Zoé Fornier  1@  , Vincent Leclère  2@  , Dorian Grosso  3  , Bernardo Da Costa  4@  
1 : Centre dÉnseignement et de Recherche en Mathématiques et Calcul Scientifique
Ecole des Ponts ParisTech, Ecole des Ponts ParisTech : VincentLeclere
2 : CERMICS  (ENPC)
École des Ponts ParisTech (ENPC)
3 : Laboratoire Kastler Brossel  (LKB (Collège de France))
Collège de France, École normale supérieure [ENS] - Paris, Université Paris VI - Pierre et Marie Curie, CNRS : UMR8552
11 place Marcelin Berthelot, 75005 Paris -  France
4 : UFRJ

Industrial processes can be highly energy consuming.

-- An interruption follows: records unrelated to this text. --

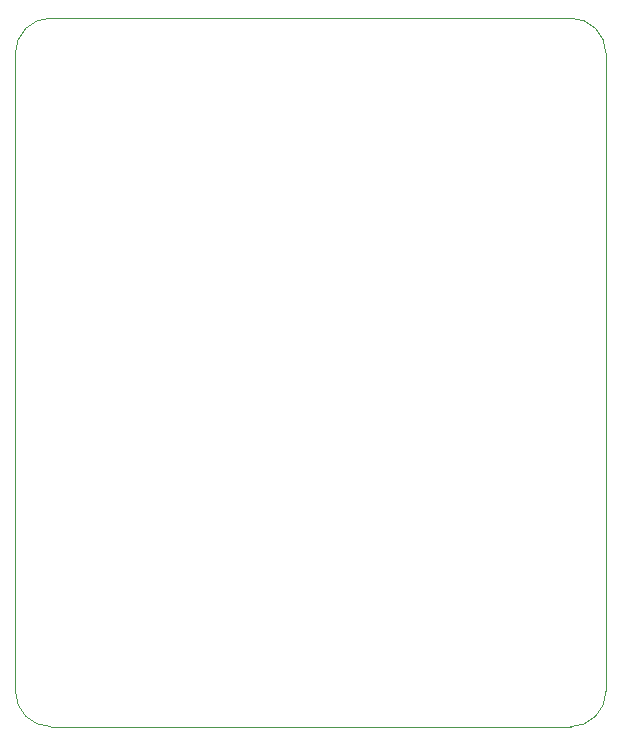
<source format=gbr>
%TF.GenerationSoftware,KiCad,Pcbnew,7.0.5*%
%TF.CreationDate,2023-08-09T22:54:18+08:00*%
%TF.ProjectId,taiko_vibrator,7461696b-6f5f-4766-9962-7261746f722e,rev?*%
%TF.SameCoordinates,PX4524320PY42c1d80*%
%TF.FileFunction,Profile,NP*%
%FSLAX46Y46*%
G04 Gerber Fmt 4.6, Leading zero omitted, Abs format (unit mm)*
G04 Created by KiCad (PCBNEW 7.0.5) date 2023-08-09 22:54:18*
%MOMM*%
%LPD*%
G01*
G04 APERTURE LIST*
%TA.AperFunction,Profile*%
%ADD10C,0.100000*%
%TD*%
G04 APERTURE END LIST*
D10*
X22000000Y-30000000D02*
G75*
G03*
X25000000Y-27000000I0J3000000D01*
G01*
X-25000000Y-27000000D02*
X-25000000Y27000000D01*
X25000000Y27000000D02*
G75*
G03*
X22000000Y30000000I-3000000J0D01*
G01*
X22000000Y-30000000D02*
X-22000000Y-30000000D01*
X-22000000Y30000000D02*
G75*
G03*
X-25000000Y27000000I0J-3000000D01*
G01*
X-25000000Y-27000000D02*
G75*
G03*
X-22000000Y-30000000I3000000J0D01*
G01*
X-22000000Y30000000D02*
X22000000Y30000000D01*
X25000000Y27000000D02*
X25000000Y-27000000D01*
M02*

</source>
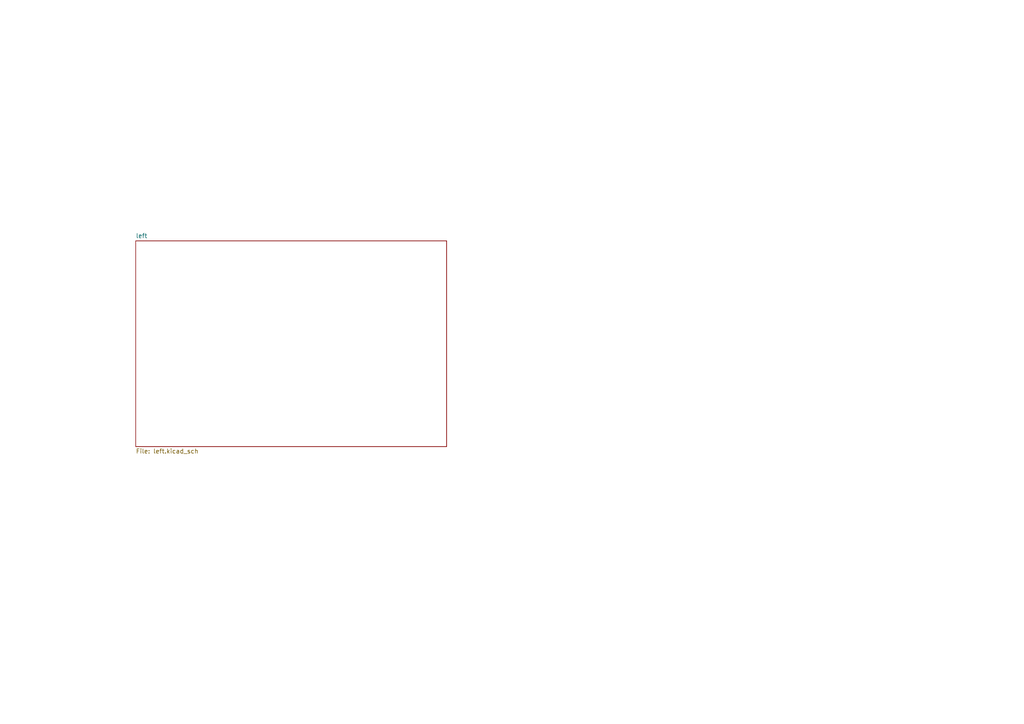
<source format=kicad_sch>
(kicad_sch
	(version 20250114)
	(generator "eeschema")
	(generator_version "9.0")
	(uuid "a9853157-d0b6-4bec-b0cb-02a0a3048080")
	(paper "A4")
	(lib_symbols)
	(sheet
		(at 39.37 69.85)
		(size 90.17 59.69)
		(exclude_from_sim no)
		(in_bom yes)
		(on_board yes)
		(dnp no)
		(fields_autoplaced yes)
		(stroke
			(width 0.1524)
			(type solid)
		)
		(fill
			(color 0 0 0 0.0000)
		)
		(uuid "2c7f992a-a05c-49b3-a9d2-d42db999216e")
		(property "Sheetname" "left"
			(at 39.37 69.1384 0)
			(effects
				(font
					(size 1.27 1.27)
				)
				(justify left bottom)
			)
		)
		(property "Sheetfile" "left.kicad_sch"
			(at 39.37 130.1246 0)
			(effects
				(font
					(size 1.27 1.27)
				)
				(justify left top)
			)
		)
		(instances
			(project "takemo"
				(path "/a9853157-d0b6-4bec-b0cb-02a0a3048080"
					(page "2")
				)
			)
		)
	)
	(sheet_instances
		(path "/"
			(page "1")
		)
	)
	(embedded_fonts no)
)

</source>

Industrial actors are increasingly trying to integrate renewable energies to their energy supply for economic and environmental reasons.

 

In this work, we present a mixed-integer multistage stochastic problem optimizing both the production planning and the energy supply management of an industrial complex.
The goal is to minimize the expected energy supply costs of the factory on a discrete horizon t in [T].
More specifically, we consider a facility with I machines that manufactures up to J types of products that can be stored.
The production is bounded and there are set-up costs.
In addition, we consider shared resources constraints such that some products cannot be produced simultaneously.
Factory energy needs, proportional to production, are met with electricity from a main grid
or produced onsite by a micro-grid consisting in solar panels coupled with an energy system storage (ESS).
Electricity from the main grid can be purchased through two different contracts, usually cumulated:
Intra-day contract where
prices are fixed annually, the factory pays the energy extracted from the main grid at a given time t;
In-advance contract where
the factory buys energy blocks in advance (e.g., a day ahead of production) at a preferential rate.
Decisions are made adjusting energy purchases based on intra-day rates in real time.

 

The mathematical problem is difficult to address first due to the stochasticity of renewable energy, coupled with a large number of time-step and the presence of (a few) binary variables.

 

We consider two classic methods to solve our problem: dynamic programming and model predictive control (MPC).
The first one consists in reducing a T-stage problem to 1-stage consecutive sub-problems by exploiting the problem structure (under stage-wise independence of the noise);
the second one (MPC) consists in solving deterministic sub-problems at each stage, with updated information, to adjust the solution trajectory accordingly.

 

Those methods are computationally time-consuming,
leading us to explore two heuristics based on stochastic dual dynamic programming (SDDP),
an algorithm solving the continuous relaxation of the problem fast.
The heuristic uses the cost-to-go approximation of the continuous relaxation (obtained through SDDP) and computes a policy (satisfying integer constraints) with dynamic programming.
The second heuristic extends this idea by computing a policy over two time-step instead of one.

 

Exactly solving the mixed integer multistage stochastic linear program would require to use an extension of SDDP known as SDDiP.
Unfortunately this algorithm approximates all continuous variables with binary ones,
which in our problem with few binary variables doesn't seem reasonable.
Instead we develop an alternative approach based on branch & cut methodology.

 

We run the proposed method on two different case studies modeling a real-case factory.
In one of them we consider only time-of-use electricity prices, in the other it is also possible to buy electricity a day-ahead (at preferential rates).
We compare and analyze the MPC results to the heuristics exploiting SDDP's cuts on both study case.